Thursday, June 21, 2012

Letter to the Editor - Be Wildlife Aware...Please - from, Charity Maness


When I moved to Copperopolis I tried to become aware of the issues both environmental and population based. I quickly learned that the parcel of land I was residing on belonged to the wildlife first, I was the trespasser. With this realization came my acceptance that at least once a year I would lose a new born goat (kid) or chicken to a coyote, raccoon, fox, hawk, owl, etc.  I also learned that I would need to share my garden with rodents or be proactive and put mesh down before I planted.  Why share my garden and not just put out mole poison? Well let me tell you...


In the past two years I have lost two family dogs to secondary poisoning.

Secondary poisoning is the poisoning of a domestic or or wild animal by ingestion of a poisoned animal. Which means when a neighbor one acre or more away chooses to poison moles, those moles - looking for a place to rehydrate and/or die - walk through their labyrinth of tunnels coming out, who knows where, to the surface, making easy pickin's for domestic animals and wildlife alike.

The death is painful, especially when an anticoagulant rodenticide (most common) is used, causing internal bleeding.

There is no fence that keeps these poisoned rodents out, no shot to protect your pet, and no guarantee that the vet can save your pets life once the poison is ingested. I beg of you to please be aware of the chemicals in and around your home, for the local wildlife and your own pets sake.

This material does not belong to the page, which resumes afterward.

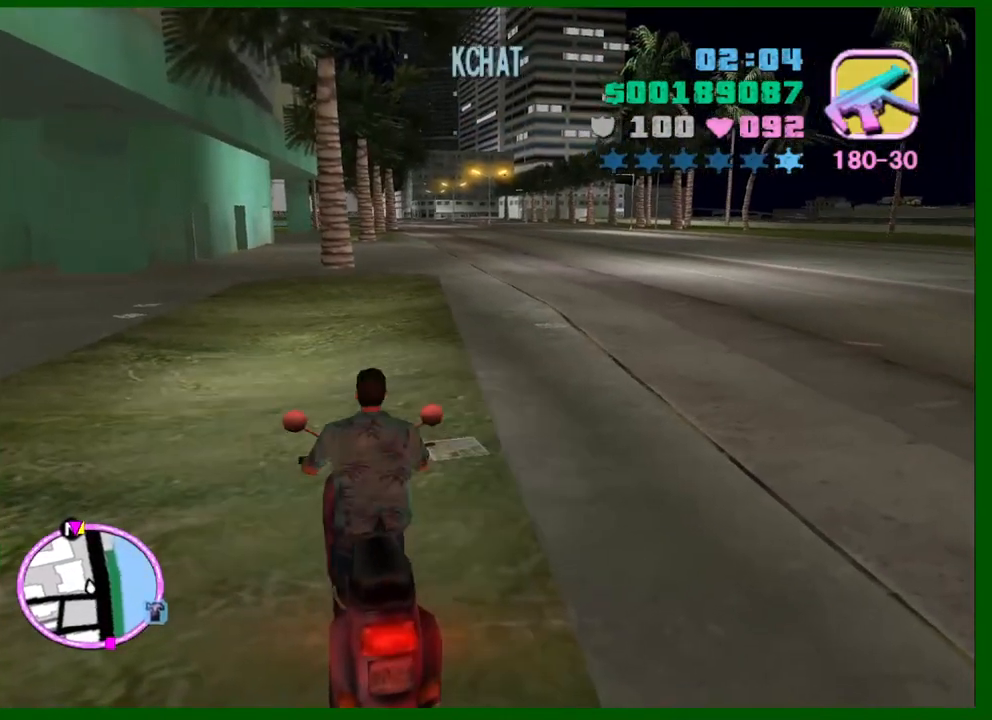
{"keys": ["w"], "mouse": ["right"], "events": [[16, "mouse_right", "down"], [66, "d", "down"], [250, "mouse_right", "up"], [300, "d", "up"], [400, "mouse_right", "down"]]}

 *The risk of secondary poisoning of cats and dogs is greatly increased with the anticoagulant-type rodenticides because weak, bleeding, dehydrated mice and rats often come out into the open to look for water: this makes them easy pickings for alert felines and canines.  Pets that ingest these baits develop an inability to clot their blood and this results in a wide range of symptoms including: wounds that won't stop bleeding, injection sites that won't stop bleeding, large bruises on the body or gums, acute swelling of one or more joints, swelling of regions of skin (big, bruised lumps called hematomas under the skin), sudden swelling of the abdomen (if the animal hemorrhages into the belly cavity), difficulty breathing (if the hemorrhage occurs within the chest cavity or lungs), coughing up of blood, vomiting of blood, defecation of blood, pale to white gum colour and, in severe cases, collapse of the animal and signs of shock.

Please be wildlife aware when using chemicals and pesticides.